Instrução da tarefa 1: No texto sobre cotas para parlamentares negros, qual é o número da proposta de emenda em tramitação na Câmara dos Deputados?
Instrução da tarefa 2: Dê continuidade ao texto sobre cotas para parlamentares negros, começando logo após a última frase apresentada.

===== Trecho do texto =====

Com relação aos não-brancos, há um projeto de lei em curso na Câmara dos Deputados (PEC 116/2011), de autoria do Dep. Luiz Alberto (PT/BA), que estabelece cotas progressivas de cadeiras para negros (pretos e pardos) na Câmara dos Deputados e Assembleias Legislativas, e na Câmara dos Deputados por cinco legislaturas - prorrogáveis, no máximo, por igual período, totalizando 40 anos. Atualmente, para 50,7% da população negra do país, correspondem apenas 3,5% de parlamentares negros e 0,6% de deputadas negras.
Segundo a proposta, o percentual de vagas nas casas legislativas reservado para parlamentares oriundos da população negra corresponderia a dois terços do percentual de pessoas que se tenham declarado pretas ou pardas no último censo demográfico realizado pelo Instituto Brasileiro de Geografia e Estatística na circunscrição do pleito, desde que o número de lugares reservados não seja inferior a um quinto ou superior à metade do total de vagas.
O autor da emenda argumenta que a proposta “combina radicalidade com contenção” e esclarece que “a radicalidade se encontra no fato de que se quer produzir uma mudança qualitativa imediata nas casas legislativas. Não se trata de criar mecanismos para que, aos poucos, a população negra se inclua nos órgãos decisórios do Estado brasileiro, mas de reconhecer que ela está pronta para fazê-lo e que a democratização do país exige que ela o faça imediatamente. A contenção reside no fato de que não se mudam de forma profunda e permanente as regras de composição das casas legislativas. A inovação sugerida na PEC se adaptará, durante um período predeterminado, a praticamente qualquer sistema eleitoral implantado ou por implantar no país” (CCJC, 2013).

===== Registros fornecidos =====

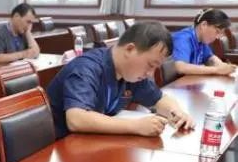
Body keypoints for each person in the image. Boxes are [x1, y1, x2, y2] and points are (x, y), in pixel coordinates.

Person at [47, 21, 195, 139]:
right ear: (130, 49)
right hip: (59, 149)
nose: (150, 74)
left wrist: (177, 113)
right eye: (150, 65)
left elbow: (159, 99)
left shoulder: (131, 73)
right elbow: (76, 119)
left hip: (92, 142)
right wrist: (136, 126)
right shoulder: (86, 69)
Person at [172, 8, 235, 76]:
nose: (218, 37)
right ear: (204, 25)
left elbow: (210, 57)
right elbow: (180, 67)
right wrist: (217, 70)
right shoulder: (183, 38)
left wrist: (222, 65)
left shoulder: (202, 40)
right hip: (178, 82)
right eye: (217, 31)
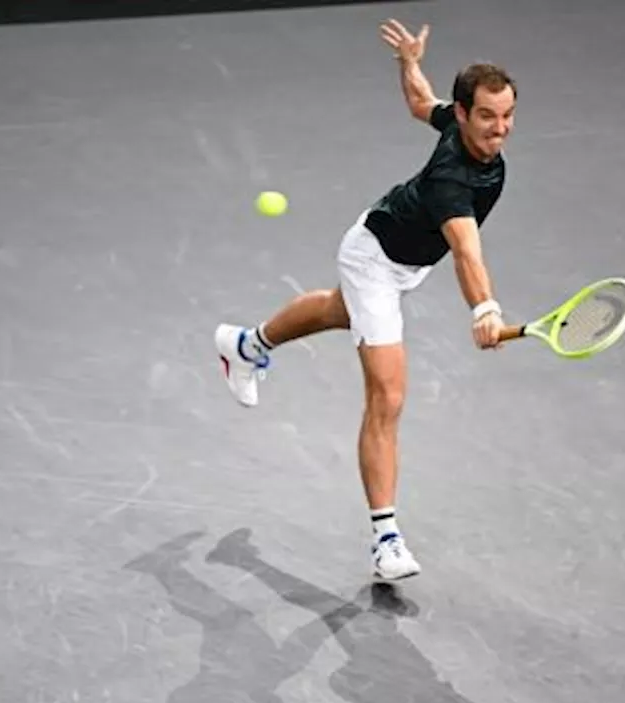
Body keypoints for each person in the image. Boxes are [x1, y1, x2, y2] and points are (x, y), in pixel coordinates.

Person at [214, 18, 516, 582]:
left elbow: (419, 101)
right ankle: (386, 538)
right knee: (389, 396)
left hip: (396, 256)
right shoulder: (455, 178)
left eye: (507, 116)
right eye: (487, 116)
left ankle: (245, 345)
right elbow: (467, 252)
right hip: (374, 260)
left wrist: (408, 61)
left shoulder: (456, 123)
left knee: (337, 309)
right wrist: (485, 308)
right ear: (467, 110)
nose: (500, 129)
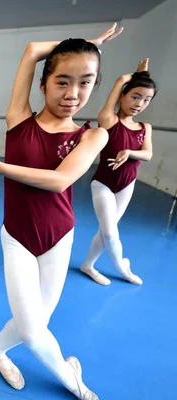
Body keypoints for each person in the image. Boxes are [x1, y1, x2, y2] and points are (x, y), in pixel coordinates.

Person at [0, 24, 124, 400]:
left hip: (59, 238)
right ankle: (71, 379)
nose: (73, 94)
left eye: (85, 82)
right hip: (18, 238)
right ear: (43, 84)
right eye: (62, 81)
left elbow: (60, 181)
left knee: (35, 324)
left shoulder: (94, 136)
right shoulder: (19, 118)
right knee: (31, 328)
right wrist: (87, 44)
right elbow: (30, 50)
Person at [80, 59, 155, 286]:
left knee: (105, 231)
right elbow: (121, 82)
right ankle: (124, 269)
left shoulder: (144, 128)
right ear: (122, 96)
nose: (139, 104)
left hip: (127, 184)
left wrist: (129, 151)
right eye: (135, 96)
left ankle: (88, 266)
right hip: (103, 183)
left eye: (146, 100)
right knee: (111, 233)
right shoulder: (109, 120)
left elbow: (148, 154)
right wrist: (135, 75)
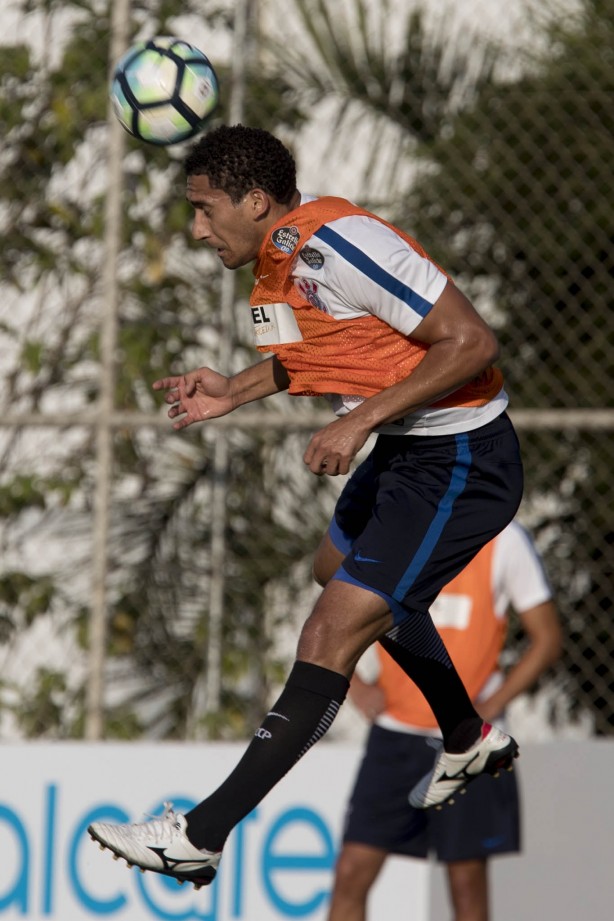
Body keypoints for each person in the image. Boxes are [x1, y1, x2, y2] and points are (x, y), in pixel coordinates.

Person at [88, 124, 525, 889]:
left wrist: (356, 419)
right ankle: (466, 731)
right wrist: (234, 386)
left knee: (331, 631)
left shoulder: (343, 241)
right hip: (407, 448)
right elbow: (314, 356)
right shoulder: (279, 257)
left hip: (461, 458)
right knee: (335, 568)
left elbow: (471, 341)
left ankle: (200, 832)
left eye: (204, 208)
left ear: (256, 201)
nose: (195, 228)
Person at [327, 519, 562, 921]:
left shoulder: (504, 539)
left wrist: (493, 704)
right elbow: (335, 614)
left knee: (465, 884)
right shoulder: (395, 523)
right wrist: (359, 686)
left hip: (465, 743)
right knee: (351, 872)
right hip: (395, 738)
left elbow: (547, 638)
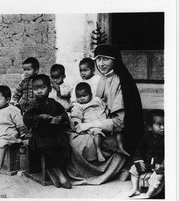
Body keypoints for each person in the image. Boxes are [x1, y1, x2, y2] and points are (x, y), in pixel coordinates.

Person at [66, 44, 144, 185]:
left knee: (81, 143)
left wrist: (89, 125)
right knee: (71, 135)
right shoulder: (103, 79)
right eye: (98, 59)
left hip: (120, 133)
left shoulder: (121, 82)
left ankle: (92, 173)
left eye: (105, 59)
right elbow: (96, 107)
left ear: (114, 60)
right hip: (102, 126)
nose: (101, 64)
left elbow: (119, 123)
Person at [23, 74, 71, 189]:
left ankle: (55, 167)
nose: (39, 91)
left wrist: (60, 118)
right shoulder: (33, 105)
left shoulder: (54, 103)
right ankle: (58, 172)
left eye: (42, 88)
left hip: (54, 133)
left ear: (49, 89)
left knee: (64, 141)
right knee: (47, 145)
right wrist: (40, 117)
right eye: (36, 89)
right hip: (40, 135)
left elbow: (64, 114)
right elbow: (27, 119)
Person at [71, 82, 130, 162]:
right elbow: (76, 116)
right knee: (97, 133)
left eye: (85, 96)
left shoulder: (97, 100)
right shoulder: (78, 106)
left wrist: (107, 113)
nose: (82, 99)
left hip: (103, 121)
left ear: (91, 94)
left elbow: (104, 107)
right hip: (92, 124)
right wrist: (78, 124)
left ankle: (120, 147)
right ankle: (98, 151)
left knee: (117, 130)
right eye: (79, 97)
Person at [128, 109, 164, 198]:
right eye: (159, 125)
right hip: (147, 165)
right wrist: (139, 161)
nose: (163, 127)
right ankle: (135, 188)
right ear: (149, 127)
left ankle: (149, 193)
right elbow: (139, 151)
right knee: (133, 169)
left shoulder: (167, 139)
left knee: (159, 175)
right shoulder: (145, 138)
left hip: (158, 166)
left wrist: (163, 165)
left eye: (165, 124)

=====
===== Registros fornecidos =====

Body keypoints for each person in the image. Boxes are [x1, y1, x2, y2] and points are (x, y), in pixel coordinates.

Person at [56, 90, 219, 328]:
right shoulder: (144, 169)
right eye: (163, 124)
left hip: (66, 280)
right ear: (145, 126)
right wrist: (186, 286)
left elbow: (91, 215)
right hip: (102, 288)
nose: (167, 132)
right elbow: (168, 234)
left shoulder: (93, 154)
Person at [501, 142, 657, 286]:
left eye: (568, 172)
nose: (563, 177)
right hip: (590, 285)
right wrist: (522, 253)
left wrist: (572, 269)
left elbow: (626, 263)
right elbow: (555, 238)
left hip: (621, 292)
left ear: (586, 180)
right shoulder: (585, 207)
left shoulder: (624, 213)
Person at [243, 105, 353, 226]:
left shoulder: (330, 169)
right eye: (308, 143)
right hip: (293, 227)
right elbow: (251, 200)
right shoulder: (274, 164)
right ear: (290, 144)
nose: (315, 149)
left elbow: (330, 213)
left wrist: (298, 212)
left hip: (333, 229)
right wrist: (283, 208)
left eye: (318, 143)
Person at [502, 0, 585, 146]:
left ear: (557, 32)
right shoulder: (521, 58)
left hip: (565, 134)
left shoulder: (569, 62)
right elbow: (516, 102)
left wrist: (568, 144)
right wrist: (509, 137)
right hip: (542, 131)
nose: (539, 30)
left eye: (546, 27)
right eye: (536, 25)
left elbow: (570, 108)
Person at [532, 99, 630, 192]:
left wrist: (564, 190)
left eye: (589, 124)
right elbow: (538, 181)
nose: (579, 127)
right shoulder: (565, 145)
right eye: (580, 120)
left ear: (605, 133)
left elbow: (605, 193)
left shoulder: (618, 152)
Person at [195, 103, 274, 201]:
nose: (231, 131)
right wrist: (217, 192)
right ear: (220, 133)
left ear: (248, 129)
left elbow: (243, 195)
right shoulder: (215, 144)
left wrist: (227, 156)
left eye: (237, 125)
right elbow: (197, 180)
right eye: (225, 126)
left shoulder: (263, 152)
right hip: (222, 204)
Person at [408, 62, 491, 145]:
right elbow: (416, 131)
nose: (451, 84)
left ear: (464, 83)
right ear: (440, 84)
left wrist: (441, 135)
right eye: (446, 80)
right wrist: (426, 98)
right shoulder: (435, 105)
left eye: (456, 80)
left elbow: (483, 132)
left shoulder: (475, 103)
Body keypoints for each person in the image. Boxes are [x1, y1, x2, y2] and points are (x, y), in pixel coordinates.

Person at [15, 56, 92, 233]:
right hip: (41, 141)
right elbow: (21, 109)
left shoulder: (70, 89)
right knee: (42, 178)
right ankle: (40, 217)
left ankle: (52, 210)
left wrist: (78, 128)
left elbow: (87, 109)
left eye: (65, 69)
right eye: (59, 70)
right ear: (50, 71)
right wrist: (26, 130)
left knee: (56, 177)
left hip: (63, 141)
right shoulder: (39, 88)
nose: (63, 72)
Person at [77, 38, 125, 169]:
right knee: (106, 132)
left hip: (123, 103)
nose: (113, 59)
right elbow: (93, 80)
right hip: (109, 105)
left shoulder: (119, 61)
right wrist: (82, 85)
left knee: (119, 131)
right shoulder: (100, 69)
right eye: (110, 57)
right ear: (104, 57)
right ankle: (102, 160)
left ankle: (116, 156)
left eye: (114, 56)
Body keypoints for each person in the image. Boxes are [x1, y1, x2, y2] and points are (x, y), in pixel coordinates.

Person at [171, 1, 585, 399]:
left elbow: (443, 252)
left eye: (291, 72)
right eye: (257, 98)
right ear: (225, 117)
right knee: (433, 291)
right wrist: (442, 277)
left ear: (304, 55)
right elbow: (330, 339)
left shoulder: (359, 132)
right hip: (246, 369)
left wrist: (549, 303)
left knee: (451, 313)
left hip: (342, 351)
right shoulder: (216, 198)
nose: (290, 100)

=====

Resultado da tarefa 1: PEC 116/2011.

Resultado da tarefa 2:
Questões, desenho de pesquisa e coleta de dados
O sistema eleitoral brasileiro fornece incentivos máximos para o cultivo do “voto pessoal” (Carey e Shugart, 1995). Por um lado, uma série de características institucionais de nosso sistema (e.g., a baixa fidelidade partidária) fomenta estratégias de representação que enfatizam fatores pessoais, como capacidade de liderança, competência administrativa e visibilidade midiática entre outros. Por outro lado, quaisquer que sejam suas características individuais - independentemente do gênero e de origens étnicas ou raciais -, os parlamentares são, antes de tudo, candidatos de um partido ou de uma coligação de partidos, cuja prioridade é obter uma pluralidade de votos em suas bases eleitorais para serem reeleitos. Com base em tais pressupostos, formulamos as perguntas que constam no Quadro 1.

Três Assembleias Legislativas foram selecionadas, uma no Nordeste (ALBA), uma no Sudeste (ALES) e uma no Sul (ALEP) como pesquisa-piloto que pretende se estender por outros estados da Federação e alcançar a Câmara dos Deputados. O objetivo é comparar a atuação parlamentar e o perfil das deputadas e dos representantes autodeclarados negros com uma amostra randomizada de deputados brancos nos dois níveis de representação (estadual e federal).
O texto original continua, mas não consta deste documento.